Salvaging a Garage

What do you get when you pay $15,000 for a three-story, two-family brick house with a 4-1/2-car garage?

This is the second-floor kitchen. The patio doors lead to the deck overlooking the fenced backyard The good news: The cabinets and countertops are in excellent condition. 

The bad news: Fourteen floor tiles are cracked, which means that the subfloor was inadequate. So: Tear up the tile floor and install cement board to keep the new tiles from flexing and breaking.

The good news: the countertop has plenty of outlets and they're wired up with 12-gauge wire. The bad news: Every single one of them is mis-wired. The black hot wire was wired to the silver neutral terminal. And they were 15-amp receptacles. So: Replace the outlets with 20-amp receptacles and wire them correctly.

In the corner, out of view to the right, was a lot of water damage.

Up on the roof, the valley was leaking badly. A complete tear-off of this section of the roof was needed. Three layers of shingles were removed, and sheathing was applied over the spaced boards.

They had great lumber to work with back then. Some of the 140-year-old planks were 14" wide.

But the worst was yet to come. Out in the 4-12-car garage . . .

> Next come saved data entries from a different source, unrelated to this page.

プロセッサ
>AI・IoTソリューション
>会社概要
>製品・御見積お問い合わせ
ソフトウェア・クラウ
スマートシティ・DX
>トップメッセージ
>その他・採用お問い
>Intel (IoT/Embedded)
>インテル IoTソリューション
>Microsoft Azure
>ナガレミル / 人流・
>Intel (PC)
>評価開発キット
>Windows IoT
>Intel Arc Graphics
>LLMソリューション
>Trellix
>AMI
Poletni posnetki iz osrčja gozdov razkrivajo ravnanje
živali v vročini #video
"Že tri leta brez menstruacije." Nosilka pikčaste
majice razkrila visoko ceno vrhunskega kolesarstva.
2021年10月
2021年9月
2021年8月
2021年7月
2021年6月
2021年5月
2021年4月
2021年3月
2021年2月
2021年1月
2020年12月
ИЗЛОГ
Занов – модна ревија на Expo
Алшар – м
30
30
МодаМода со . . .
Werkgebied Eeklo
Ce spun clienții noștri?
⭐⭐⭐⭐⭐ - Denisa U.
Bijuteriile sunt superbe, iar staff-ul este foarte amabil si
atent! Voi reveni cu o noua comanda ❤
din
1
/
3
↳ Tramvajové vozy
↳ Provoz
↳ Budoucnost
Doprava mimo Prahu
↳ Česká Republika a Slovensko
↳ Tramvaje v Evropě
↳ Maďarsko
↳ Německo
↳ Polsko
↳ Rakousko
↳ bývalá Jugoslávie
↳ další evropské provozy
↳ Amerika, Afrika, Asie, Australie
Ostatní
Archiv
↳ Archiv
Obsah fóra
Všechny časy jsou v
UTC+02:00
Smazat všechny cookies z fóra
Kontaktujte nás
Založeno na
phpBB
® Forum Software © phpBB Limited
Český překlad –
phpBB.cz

Yikes! Look out below! This back section of the garage roof was collapsing. Trees had grown up next to the garage, and the branches had torn off many shingles. Water got in, rotting this section of the sheathing and rafters.

Would you build a new roof, or tear down this whole back half of the garage? 

Demolition of the back half would mean bringing in heavy equipment, tearing down the old garage walls and roof, digging out the old foundation, filling dumpsters with debris, trucking in fill, digging new footings for a new gable end wall, pouring concrete, building a new gable end wall . . . expensive, and you'd end up with less storage space, not more. The walls and foundation are not gorgeous but are still serviceable, so let's just build a new roof.

First, stabilize the old roof so that it doesn't collapse on you or under you as you remove the boards one at a time. Start bracing from the solid end and work towards the hole. 

Use whatever lumber and other equipment you have that's laying around. Here it's scaffolding parts plus old 2"x4"s.